• **TASK OBJECTIVE**: Return the text lines of all the items below unchanged and in order, leaving out the pictures.

[SUPPLIED MATERIAL Boundary: Start]

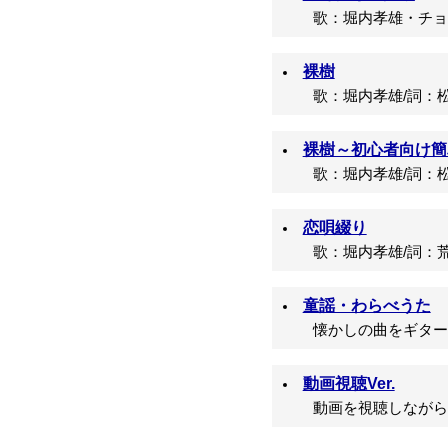
歌：堀内孝雄・チョー
裸樹
歌：堀内孝雄/詞：松
裸樹～初心者向け簡単
歌：堀内孝雄/詞：松
恋唄綴り
歌：堀内孝雄/詞：荒
童謡・わらべうた
懐かしの曲をギター
動画視聴Ver.
動画を視聴しながら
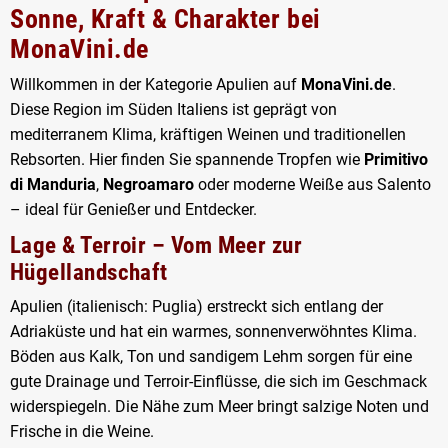
Sonne, Kraft & Charakter bei
MonaVini.de
Willkommen in der Kategorie
Apulien
auf
MonaVini.de
.
Diese Region im Süden Italiens ist geprägt von
mediterranem Klima, kräftigen Weinen und traditionellen
Rebsorten. Hier finden Sie spannende Tropfen wie
Primitivo
di Manduria
,
Negroamaro
oder moderne Weiße aus Salento
– ideal für Genießer und Entdecker.
Lage & Terroir – Vom Meer zur
Hügellandschaft
Apulien (italienisch: Puglia) erstreckt sich entlang der
Adriaküste und hat ein warmes, sonnenverwöhntes Klima.
Böden aus Kalk, Ton und sandigem Lehm sorgen für eine
gute Drainage und Terroir-Einflüsse, die sich im Geschmack
widerspiegeln. Die Nähe zum Meer bringt salzige Noten und
Frische in die Weine.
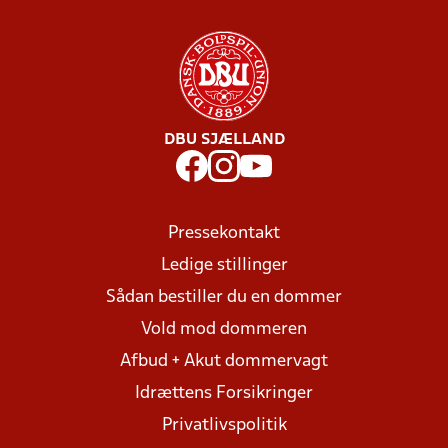
DBU SJÆLLAND
Pressekontakt
Ledige stillinger
Sådan bestiller du en dommer
Vold mod dommeren
Afbud + Akut dommervagt
Idrættens Forsikringer
Privatlivspolitik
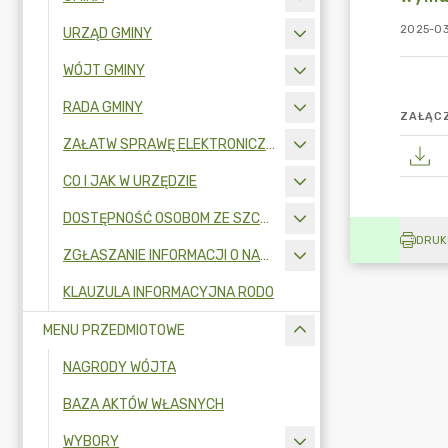
2025-03
URZĄD GMINY
WÓJT GMINY
RADA GMINY
ZAŁĄCZ
ZAŁATW SPRAWĘ ELEKTRONICZNIE
CO I JAK W URZĘDZIE
DOSTĘPNOŚĆ OSOBOM ZE SZCZEGÓLNYMI POTRZEBAMI
DRUK
ZGŁASZANIE INFORMACJI O NARUSZENIU PRAWA I OCHRONA SYGNALISTÓW
KLAUZULA INFORMACYJNA RODO
MENU PRZEDMIOTOWE
NAGRODY WÓJTA
BAZA AKTÓW WŁASNYCH
WYBORY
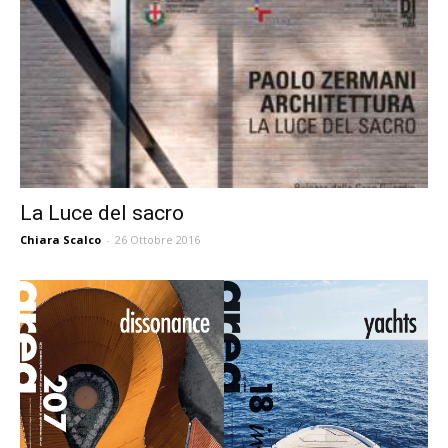
La Luce del sacro
Chiara Scalco
-
26 Ottobre 2016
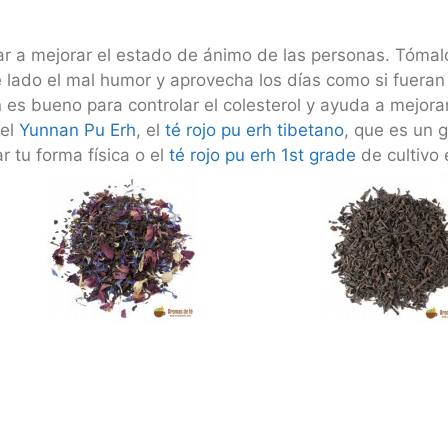
dar a mejorar el estado de ánimo de las personas. Tóma
e lado el mal humor y aprovecha los días como si fueran
 es bueno para controlar el colesterol y ayuda a mejorar
 el
Yunnan Pu Erh
, el
té rojo pu erh tibetano
, que es un 
r tu forma física o el
té rojo pu erh 1st grade
de cultivo 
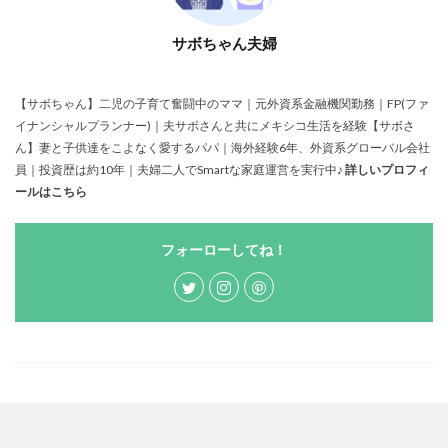
サボちゃん夫婦
【サボちゃん】二児の子育て奮闘中のママ｜元外資系金融機関勤務｜FP(ファ
イナンシャルプランナー)｜夫サボさんと共にメキシコ生活を経験【サボさ
ん】妻と子供達をこよなく愛するパパ｜海外経験6年、外資系グローバル会社
員｜投資歴は約10年｜夫婦二人でSmartな家庭運営を実行中♪
詳しいプロフィ
ールはこちら
フォーローしてね！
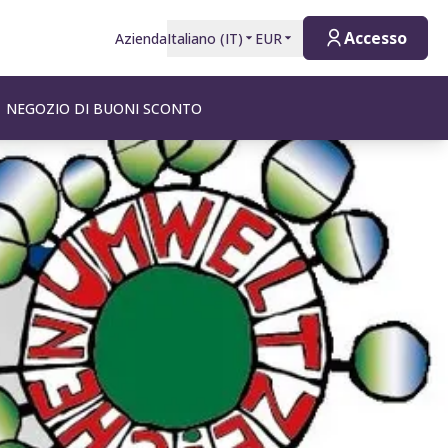
Accesso
Azienda
Italiano
(
IT
)
EUR
NEGOZIO DI BUONI SCONTO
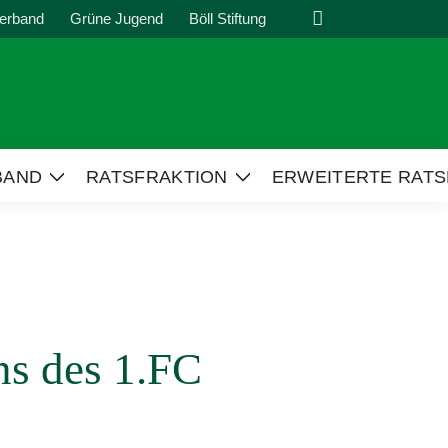
Suche
erband
Grüne Jugend
Böll Stiftung
BAND
RATSFRAKTION
ERWEITERTE RATS
Zeige
Zeige
Untermenü
Untermenü
ns des 1.FC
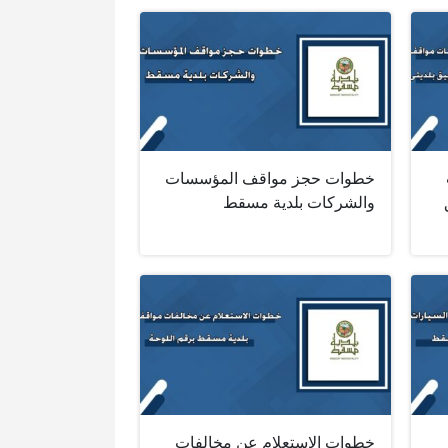
خطوات حجز مواقف المؤسسات
والشركات بلدية مسقط
خطوات الاستعلام عن مخالفات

[SUPPLIED MATERIAL Boundary: End]

• **ANSWER SECTION**:
歌：堀内孝雄・チョー
裸樹
歌：堀内孝雄/詞：松
裸樹～初心者向け簡単
歌：堀内孝雄/詞：松
恋唄綴り
歌：堀内孝雄/詞：荒
童謡・わらべうた
懐かしの曲をギター
動画視聴Ver.
動画を視聴しながら
Sonne, Kraft & Charakter bei
MonaVini.de
Willkommen in der Kategorie
Apulien
auf
MonaVini.de
.
Diese Region im Süden Italiens ist geprägt von
mediterranem Klima, kräftigen Weinen und traditionellen
Rebsorten. Hier finden Sie spannende Tropfen wie
Primitivo
di Manduria
,
Negroamaro
oder moderne Weiße aus Salento
– ideal für Genießer und Entdecker.
Lage & Terroir – Vom Meer zur
Hügellandschaft
Apulien (italienisch: Puglia) erstreckt sich entlang der
Adriaküste und hat ein warmes, sonnenverwöhntes Klima.
Böden aus Kalk, Ton und sandigem Lehm sorgen für eine
gute Drainage und Terroir-Einflüsse, die sich im Geschmack
widerspiegeln. Die Nähe zum Meer bringt salzige Noten und
Frische in die Weine.
DBU SJÆLLAND
Pressekontakt
Ledige stillinger
Sådan bestiller du en dommer
Vold mod dommeren
Afbud + Akut dommervagt
Idrættens Forsikringer
Privatlivspolitik
2025-03
URZĄD GMINY
WÓJT GMINY
RADA GMINY
ZAŁĄCZ
ZAŁATW SPRAWĘ ELEKTRONICZNIE
CO I JAK W URZĘDZIE
DOSTĘPNOŚĆ OSOBOM ZE SZCZEGÓLNYMI POTRZEBAMI
DRUK
ZGŁASZANIE INFORMACJI O NARUSZENIU PRAWA I OCHRONA SYGNALISTÓW
KLAUZULA INFORMACYJNA RODO
MENU PRZEDMIOTOWE
NAGRODY WÓJTA
BAZA AKTÓW WŁASNYCH
WYBORY
La Luce del sacro
Chiara Scalco
-
26 Ottobre 2016
dar a mejorar el estado de ánimo de las personas. Tóma
e lado el mal humor y aprovecha los días como si fueran
 es bueno para controlar el colesterol y ayuda a mejorar
 el
Yunnan Pu Erh
, el
té rojo pu erh tibetano
, que es un 
r tu forma física o el
té rojo pu erh 1st grade
de cultivo 
サボちゃん夫婦
【サボちゃん】二児の子育て奮闘中のママ｜元外資系金融機関勤務｜FP(ファ
イナンシャルプランナー)｜夫サボさんと共にメキシコ生活を経験【サボさ
ん】妻と子供達をこよなく愛するパパ｜海外経験6年、外資系グローバル会社
員｜投資歴は約10年｜夫婦二人でSmartな家庭運営を実行中♪
詳しいプロフィ
ールはこちら
フォーローしてね！
Accesso
Azienda
Italiano
(
IT
)
EUR
NEGOZIO DI BUONI SCONTO
Suche
erband
Grüne Jugend
Böll Stiftung
BAND
RATSFRAKTION
ERWEITERTE RATS
Zeige
Zeige
Untermenü
Untermenü
ns des 1.FC
خطوات حجز مواقف المؤسسات
والشركات بلدية مسقط
خطوات الاستعلام عن مخالفات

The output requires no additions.